Dalam menunaikan sedekah baiknya dilakukan dengan secara sembunyi-sembunyi karena lebih utama. Namun Allah SWT tak pernah melarang hamba-Nya yang bersedekah secara terang-terangan, hal ini dinyatakan Allah dalam beberapa ayat dalam Al-Qur’an, di antaranya adalah :
إِنْ تُبْدُوا الصَّدَقَاتِ فَنِعِمَّا هِيَ وَإِنْ تُخْفُوْهَا وَتُؤْتُوْهَا الْفُقَرَآءِ فَهُوَ خَيْرٌ لُّكُمْ وَيُكَفِّرُ عَنْكُمْ مِّنْ سَيِّئَاتِكُمْ وَاللهُ بِمَا تَعْمَلُوْنَ خَبِيْرٌ
Jika kamu menampakkan sedekah(mu), maka itu adalah baik sekali. Dan jika kamu menyembunyikannya dan kamu berikan kepada orang-orang fakir, maka menyembunyikan itu lebih baik bagimu. Dan Allah akan menghapuskan dari kamu sebagian kesalahan-kesalahanmu, dan Allah mengetahui apa yang kamu kerjakan. (Q.S. 2 Al Baqarah 271)
Syaikh Ibnu Katsir menegaskan dalam kitabnya :
فيه دلالة على أن إسرار الصدقة أفضل من إظهارها؛ لأنه أبعد عن الرياء، إلا أن يترتب على الإظهار مصلحة راجحة، من اقتداء الناس به، فيكون أفضل من هذه الحيثية
Di dalam ayat ini terkandung makna yang menunjukkan bahwa menyembunyikan sedekah (melakukan dengan cara sembunyi-sembunyi) lebih utama dari pada menampakkannya, karena hal itu lebih jauh dari riya’ (pamer). Terkecuali jika keadaan menuntut seseorang untuk menampakkan sedekahnya karena ada maslahat yang lebih penting, misalnya agar tindakannya diikuti oleh orang lain, bila dipandang dari sudut ini, cara demikian itu lebih utama. (Kitab Tafsirul Qur’anil ‘Azhim, Juz I, halaman 701)
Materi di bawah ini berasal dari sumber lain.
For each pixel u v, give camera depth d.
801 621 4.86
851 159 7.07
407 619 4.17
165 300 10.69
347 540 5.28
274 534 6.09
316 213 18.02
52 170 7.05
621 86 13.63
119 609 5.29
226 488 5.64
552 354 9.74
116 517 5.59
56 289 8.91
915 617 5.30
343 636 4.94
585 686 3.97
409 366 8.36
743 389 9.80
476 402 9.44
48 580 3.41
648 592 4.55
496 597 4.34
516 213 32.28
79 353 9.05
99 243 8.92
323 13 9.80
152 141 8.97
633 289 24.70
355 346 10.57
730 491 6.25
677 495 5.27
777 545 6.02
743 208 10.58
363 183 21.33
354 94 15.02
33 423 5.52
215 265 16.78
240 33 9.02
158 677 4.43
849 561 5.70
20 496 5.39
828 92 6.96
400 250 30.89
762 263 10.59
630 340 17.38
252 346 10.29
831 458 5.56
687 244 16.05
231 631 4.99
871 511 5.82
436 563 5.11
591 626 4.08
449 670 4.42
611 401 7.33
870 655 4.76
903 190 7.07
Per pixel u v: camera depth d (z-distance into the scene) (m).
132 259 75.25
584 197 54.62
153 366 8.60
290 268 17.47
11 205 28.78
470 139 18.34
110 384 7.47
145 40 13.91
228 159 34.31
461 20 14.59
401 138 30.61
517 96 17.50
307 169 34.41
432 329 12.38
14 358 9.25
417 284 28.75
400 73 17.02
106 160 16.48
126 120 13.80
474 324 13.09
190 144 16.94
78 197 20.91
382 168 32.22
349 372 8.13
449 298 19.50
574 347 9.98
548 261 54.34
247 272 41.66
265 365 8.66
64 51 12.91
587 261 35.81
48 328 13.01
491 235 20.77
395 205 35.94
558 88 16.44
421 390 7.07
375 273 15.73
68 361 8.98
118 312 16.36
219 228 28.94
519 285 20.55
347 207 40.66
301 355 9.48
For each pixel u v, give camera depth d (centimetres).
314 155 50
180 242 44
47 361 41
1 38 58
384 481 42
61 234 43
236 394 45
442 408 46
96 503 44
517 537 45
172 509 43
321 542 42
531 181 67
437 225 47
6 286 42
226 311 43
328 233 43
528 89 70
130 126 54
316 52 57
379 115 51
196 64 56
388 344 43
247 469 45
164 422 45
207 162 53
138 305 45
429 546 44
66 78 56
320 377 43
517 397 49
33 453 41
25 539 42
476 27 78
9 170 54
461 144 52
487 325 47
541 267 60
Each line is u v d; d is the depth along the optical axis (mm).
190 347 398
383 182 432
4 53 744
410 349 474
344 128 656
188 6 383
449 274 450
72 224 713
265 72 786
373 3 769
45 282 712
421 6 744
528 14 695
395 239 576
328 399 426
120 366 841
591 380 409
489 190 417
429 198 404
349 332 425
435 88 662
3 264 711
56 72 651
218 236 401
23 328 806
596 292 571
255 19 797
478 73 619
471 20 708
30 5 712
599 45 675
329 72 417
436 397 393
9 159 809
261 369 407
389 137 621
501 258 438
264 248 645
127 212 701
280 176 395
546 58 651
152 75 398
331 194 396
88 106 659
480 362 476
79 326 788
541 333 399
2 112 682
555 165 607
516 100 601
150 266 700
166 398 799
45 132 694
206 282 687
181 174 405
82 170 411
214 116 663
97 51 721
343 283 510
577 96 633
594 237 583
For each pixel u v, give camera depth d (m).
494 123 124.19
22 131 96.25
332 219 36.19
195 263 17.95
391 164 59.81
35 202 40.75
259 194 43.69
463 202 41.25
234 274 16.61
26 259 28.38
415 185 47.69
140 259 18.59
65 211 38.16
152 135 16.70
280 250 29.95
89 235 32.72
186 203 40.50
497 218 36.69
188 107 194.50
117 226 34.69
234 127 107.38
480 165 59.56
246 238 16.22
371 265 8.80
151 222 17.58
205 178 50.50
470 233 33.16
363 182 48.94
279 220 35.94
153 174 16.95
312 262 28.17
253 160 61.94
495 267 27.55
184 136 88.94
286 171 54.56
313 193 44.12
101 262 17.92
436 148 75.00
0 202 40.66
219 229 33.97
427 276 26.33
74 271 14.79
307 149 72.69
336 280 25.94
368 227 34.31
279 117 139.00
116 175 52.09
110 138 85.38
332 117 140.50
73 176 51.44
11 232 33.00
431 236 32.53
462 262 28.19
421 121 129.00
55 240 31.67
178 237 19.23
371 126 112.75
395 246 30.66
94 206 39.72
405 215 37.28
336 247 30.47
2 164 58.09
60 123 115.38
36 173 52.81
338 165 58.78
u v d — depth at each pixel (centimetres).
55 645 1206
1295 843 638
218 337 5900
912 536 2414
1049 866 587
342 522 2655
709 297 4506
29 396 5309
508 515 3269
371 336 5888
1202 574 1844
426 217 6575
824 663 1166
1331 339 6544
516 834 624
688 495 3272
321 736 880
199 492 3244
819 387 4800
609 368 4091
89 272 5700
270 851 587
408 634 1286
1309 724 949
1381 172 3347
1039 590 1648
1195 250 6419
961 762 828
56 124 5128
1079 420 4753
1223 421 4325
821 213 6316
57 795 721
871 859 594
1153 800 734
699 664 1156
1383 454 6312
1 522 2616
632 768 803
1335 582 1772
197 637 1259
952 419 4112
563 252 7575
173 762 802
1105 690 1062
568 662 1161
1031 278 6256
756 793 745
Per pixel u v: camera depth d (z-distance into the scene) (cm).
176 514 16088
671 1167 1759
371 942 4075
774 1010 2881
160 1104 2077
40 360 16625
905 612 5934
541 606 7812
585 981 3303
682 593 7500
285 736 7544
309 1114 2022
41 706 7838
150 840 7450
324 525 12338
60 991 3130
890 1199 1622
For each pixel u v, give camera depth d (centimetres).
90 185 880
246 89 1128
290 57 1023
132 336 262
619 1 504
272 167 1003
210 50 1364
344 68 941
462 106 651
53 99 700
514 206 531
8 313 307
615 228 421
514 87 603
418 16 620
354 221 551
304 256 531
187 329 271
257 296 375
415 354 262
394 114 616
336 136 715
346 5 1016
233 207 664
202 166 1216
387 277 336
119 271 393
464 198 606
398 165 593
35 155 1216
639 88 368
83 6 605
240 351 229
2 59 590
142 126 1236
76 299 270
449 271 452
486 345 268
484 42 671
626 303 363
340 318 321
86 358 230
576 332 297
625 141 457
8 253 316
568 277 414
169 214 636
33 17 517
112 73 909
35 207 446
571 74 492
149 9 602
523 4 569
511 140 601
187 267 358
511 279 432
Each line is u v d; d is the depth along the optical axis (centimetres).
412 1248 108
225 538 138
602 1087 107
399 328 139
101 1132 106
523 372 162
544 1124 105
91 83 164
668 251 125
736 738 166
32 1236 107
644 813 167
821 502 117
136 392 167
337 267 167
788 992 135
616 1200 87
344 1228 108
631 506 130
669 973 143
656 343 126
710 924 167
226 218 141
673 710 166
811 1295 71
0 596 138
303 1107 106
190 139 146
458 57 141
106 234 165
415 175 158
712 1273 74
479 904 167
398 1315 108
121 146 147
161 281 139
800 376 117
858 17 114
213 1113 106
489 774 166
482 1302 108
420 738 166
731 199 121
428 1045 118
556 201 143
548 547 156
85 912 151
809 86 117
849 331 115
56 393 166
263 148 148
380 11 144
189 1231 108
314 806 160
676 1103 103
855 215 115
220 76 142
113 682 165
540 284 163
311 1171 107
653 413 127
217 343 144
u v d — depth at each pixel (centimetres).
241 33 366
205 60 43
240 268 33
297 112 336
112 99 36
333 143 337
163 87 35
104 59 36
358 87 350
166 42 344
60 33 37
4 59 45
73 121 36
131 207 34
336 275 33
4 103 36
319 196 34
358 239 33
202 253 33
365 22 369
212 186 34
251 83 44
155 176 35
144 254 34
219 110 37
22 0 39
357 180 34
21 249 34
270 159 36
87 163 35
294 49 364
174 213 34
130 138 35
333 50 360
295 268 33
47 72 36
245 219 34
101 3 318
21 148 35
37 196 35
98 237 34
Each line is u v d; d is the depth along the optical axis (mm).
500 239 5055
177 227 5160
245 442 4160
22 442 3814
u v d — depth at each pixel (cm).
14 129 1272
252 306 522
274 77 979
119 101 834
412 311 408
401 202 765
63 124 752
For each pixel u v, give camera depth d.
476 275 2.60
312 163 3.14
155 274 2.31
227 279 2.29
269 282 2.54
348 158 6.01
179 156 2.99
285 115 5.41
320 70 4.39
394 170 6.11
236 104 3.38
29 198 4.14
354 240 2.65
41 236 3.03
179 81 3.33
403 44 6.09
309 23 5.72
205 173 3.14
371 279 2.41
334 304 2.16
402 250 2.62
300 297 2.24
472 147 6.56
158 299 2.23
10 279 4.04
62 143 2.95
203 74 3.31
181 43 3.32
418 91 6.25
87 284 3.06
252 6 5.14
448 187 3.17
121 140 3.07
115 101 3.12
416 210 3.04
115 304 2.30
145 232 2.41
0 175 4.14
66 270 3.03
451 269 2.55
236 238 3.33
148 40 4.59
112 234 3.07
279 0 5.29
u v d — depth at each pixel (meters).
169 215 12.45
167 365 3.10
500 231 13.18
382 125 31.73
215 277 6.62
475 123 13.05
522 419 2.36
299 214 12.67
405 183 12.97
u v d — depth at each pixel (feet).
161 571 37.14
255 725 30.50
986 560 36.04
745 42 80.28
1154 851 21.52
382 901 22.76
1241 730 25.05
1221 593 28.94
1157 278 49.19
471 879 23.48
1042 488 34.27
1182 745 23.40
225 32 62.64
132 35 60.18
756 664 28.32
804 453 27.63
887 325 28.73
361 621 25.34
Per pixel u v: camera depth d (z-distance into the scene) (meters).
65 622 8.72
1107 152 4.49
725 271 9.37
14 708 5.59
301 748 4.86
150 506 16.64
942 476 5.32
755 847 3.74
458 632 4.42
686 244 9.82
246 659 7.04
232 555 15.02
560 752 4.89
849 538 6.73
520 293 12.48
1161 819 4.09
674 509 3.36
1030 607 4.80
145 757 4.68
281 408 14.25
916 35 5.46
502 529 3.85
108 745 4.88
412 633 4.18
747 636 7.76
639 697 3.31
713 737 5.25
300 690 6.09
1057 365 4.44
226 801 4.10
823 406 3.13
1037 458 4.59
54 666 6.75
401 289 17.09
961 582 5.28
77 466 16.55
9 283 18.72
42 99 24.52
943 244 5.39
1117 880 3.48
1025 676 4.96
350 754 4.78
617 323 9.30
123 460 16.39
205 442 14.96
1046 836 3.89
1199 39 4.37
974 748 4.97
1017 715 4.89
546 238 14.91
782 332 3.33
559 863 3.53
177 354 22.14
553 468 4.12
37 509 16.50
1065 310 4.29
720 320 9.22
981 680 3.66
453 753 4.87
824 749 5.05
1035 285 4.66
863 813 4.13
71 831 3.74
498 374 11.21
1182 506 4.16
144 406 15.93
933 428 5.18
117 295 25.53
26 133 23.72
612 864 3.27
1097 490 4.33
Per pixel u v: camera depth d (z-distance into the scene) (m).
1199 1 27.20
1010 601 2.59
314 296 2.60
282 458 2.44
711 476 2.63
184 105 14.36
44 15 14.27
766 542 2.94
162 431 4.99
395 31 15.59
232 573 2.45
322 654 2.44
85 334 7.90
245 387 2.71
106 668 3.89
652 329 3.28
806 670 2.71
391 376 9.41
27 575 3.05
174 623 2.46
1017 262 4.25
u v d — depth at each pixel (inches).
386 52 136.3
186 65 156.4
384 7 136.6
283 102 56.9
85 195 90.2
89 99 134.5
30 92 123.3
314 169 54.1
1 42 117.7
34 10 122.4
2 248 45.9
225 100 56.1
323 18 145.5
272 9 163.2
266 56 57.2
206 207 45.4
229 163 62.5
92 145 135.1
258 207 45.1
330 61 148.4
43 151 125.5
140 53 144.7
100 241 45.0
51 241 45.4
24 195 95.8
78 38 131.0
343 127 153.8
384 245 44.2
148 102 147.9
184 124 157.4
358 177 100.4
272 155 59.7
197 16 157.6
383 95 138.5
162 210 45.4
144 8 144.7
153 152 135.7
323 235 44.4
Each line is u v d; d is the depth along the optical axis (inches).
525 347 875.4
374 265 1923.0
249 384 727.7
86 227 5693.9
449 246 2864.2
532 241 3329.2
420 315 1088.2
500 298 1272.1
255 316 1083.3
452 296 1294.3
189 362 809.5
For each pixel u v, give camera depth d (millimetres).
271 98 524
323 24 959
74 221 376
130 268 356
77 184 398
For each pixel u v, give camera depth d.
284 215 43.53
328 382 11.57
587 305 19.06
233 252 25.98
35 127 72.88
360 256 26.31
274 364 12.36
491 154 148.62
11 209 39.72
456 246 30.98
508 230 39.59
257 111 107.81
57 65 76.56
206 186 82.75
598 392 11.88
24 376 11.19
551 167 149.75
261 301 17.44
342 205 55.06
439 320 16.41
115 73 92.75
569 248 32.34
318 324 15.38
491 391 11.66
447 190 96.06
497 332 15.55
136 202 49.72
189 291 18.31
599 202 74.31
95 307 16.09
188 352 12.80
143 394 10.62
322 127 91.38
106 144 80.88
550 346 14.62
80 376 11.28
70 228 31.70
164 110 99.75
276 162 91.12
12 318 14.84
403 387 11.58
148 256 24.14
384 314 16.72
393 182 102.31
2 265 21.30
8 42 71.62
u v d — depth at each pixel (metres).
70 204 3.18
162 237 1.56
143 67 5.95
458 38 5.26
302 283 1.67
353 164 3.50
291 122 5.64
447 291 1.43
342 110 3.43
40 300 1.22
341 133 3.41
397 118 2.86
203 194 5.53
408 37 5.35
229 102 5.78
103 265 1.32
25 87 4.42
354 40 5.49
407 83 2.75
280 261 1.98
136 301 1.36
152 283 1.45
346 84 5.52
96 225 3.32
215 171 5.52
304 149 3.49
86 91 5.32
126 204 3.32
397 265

اَلَّذِيْنَ يُنْفِقُوْنَ أَمْوَالَهُمْ بِاللَّيْلِ وَالنَّهَارِ سِرًّا وَعَلاَنِيَةً فَلَهُمْ أَجْرُهُمْ عِنْدَ رَبِّهِمْ وَلاَ خَوْفٌ عَلَيْهِمْ وَلاَ هُمْ يَحْزَنُوْنَ
Orang-orang yang menafkahkan hartanya di malam dan di siang hari secara tersembunyi dan terang-terangan, maka mereka mendapat pahala di sisi Tuhannya. Tidak ada kekhawatiran terhadap mereka dan tidak (pula) mereka bersedih hati. (Q.S. 2 Al Baqarah 274)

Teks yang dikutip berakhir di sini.